Dzudovic Boris, Djuric Ivica, Matijasevic Jovan, Jovic Zoran, Darocha Szymon, Obradovic Slobodan
Clinic of Cardiology, Military Medical Academy, Belgrade, Serbia.
Institute for Pulmonary Disease, Novi Sad, Serbia.
Cardiol J. 2025;32(3):234-238. doi: 10.5603/cj.103142. Epub 2025 May 13.
Balloon pulmonary angioplasty (BPA) and pulmonary endarterectomy (PEA) are established treatments for chronic thromboembolic pulmonary hypertension (CTEPH). In cases where BPA is ineffective, stent implantation emerges as salvage therapy. However, stent implantation during BPA remains a subject of debate.

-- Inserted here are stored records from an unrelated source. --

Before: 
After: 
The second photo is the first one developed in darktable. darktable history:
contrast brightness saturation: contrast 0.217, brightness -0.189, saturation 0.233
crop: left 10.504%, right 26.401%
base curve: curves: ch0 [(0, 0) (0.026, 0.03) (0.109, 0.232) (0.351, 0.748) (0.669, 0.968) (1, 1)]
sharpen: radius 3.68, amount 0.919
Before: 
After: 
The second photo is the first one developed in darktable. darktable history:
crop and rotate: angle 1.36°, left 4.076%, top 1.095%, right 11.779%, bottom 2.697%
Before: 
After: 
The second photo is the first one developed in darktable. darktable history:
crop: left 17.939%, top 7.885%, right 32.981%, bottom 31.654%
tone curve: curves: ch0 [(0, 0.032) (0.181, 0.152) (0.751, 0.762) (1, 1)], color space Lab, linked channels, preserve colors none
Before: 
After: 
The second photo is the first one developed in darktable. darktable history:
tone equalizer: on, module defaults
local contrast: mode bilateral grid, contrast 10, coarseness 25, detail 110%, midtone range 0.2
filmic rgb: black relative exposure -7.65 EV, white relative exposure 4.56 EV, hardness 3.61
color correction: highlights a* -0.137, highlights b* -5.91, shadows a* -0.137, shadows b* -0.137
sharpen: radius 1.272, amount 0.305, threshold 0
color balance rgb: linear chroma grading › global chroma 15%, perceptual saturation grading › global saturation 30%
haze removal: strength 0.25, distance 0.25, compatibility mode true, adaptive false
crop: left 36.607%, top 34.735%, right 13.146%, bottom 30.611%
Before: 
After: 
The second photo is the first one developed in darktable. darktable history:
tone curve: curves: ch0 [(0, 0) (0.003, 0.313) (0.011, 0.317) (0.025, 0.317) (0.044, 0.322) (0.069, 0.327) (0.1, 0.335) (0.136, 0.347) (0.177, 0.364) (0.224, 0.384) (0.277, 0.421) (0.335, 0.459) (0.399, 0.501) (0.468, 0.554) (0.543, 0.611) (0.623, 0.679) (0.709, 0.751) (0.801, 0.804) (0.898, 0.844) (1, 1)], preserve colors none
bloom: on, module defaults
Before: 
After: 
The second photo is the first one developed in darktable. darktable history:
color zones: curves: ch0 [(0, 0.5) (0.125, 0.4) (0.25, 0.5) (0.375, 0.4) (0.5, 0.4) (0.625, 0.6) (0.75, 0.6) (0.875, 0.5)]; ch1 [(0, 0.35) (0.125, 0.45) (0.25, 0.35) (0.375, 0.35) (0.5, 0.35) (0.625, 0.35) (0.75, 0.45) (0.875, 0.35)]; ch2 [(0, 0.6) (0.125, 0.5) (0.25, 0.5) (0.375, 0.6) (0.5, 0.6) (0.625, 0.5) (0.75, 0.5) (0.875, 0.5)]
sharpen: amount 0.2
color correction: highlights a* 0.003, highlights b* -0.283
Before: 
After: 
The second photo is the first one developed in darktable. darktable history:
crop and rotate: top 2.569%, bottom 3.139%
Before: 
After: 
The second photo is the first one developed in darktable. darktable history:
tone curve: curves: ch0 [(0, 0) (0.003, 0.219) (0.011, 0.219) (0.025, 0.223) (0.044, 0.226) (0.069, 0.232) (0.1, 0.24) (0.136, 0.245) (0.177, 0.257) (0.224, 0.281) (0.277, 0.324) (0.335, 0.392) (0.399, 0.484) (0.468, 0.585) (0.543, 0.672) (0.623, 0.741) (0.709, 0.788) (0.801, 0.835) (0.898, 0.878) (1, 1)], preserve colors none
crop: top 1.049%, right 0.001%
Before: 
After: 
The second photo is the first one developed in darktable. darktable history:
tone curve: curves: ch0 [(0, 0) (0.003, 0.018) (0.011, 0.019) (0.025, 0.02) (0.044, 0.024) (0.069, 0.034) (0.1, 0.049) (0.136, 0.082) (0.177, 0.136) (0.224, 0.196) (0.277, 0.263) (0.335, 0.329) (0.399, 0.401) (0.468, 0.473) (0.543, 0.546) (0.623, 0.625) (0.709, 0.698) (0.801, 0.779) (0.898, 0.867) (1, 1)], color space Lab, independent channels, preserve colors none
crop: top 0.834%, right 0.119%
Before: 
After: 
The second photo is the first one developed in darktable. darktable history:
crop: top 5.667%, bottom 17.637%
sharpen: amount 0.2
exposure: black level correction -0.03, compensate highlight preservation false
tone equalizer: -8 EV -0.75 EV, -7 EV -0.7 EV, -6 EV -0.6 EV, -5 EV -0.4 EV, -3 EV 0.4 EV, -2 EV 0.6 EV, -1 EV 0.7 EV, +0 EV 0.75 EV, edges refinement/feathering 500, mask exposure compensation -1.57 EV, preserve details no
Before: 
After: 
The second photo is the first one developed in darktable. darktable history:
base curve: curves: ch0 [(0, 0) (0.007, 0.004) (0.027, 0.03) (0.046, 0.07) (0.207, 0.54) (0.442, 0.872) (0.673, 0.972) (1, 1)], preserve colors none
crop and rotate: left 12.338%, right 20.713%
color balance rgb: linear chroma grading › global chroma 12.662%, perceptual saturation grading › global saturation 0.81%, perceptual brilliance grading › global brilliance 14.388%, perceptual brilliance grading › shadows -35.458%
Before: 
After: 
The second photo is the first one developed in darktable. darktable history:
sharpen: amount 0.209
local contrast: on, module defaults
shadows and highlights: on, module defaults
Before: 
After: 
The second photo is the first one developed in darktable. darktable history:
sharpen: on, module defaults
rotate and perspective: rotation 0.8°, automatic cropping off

This seven-year case series in Serbia, where PEA is unavailable, examines outcomes in 10 CTEPH patients undergoing BPA with coronary-type stent implantation during BPA. Objectives include assessing the feasibility, safety, and efficacy of this combined approach, identifying optimal patient selection criteria. Criteria for stent placement included persistent unsatisfactory flow post-multiple balloon dilatations. Follow-up assessments were via repeat pulmonary angiography.
Stents were successfully deployed, demonstrating sustained patency in 14 of 15 stents over an average 21.5-month (ranging from 11 up to 82 months) follow-up. Outcomes revealed significant reductions in mean pulmonary artery pressure, improvements in WHO Functional Class, and enhanced 6-minute walking distance. For the first 6 months, patients received daily clopidogrel 75 mg and rivaroxaban 15 mg, without significant bleeding. Dual therapy for pulmonary hypertension was consistently upheld. During the follow-up period, no stent thrombosis, restenosis, or other severe acute or chronic complications were observed; however, in one case, additional balloon stent post-dilatation was required.
Coronary-type stent implantation during BPA for selected CTEPH patients, though not a primary treatment, proved valuable, offering a potential solution when BPA alone falls short. This case series emphasizes the need to refine patient selection criteria for this emerging therapeutic avenue.
球囊肺动脉血管成形术(BPA)和肺动脉内膜剥脱术(PEA)是治疗慢性血栓栓塞性肺动脉高压(CTEPH)的既定方法。在BPA无效的情况下,支架植入成为挽救治疗手段。然而,BPA期间的支架植入仍是一个有争议的话题。
在塞尔维亚进行的这项为期七年的病例系列研究中,由于无法进行PEA,研究了10例接受BPA并在BPA期间植入冠状动脉型支架的CTEPH患者的治疗结果。目标包括评估这种联合方法的可行性、安全性和有效性,确定最佳的患者选择标准。支架置入标准包括多次球囊扩张后血流持续不理想。通过重复肺动脉造影进行随访评估。
支架成功置入,在平均21.5个月(11至82个月)的随访中,15个支架中的14个显示出持续通畅。结果显示平均肺动脉压显著降低,世界卫生组织功能分级改善,6分钟步行距离增加。在最初的6个月里,患者每天服用75毫克氯吡格雷和15毫克利伐沙班,无明显出血。持续维持肺动脉高压的双重治疗。在随访期间,未观察到支架血栓形成、再狭窄或其他严重的急性或慢性并发症;然而,有1例患者需要额外进行球囊支架后扩张。
对于选定的CTEPH患者,在BPA期间植入冠状动脉型支架虽然不是主要治疗方法,但被证明是有价值的,当单独使用BPA不足时提供了一种潜在的解决方案。这个病例系列强调了需要完善这种新兴治疗途径的患者选择标准。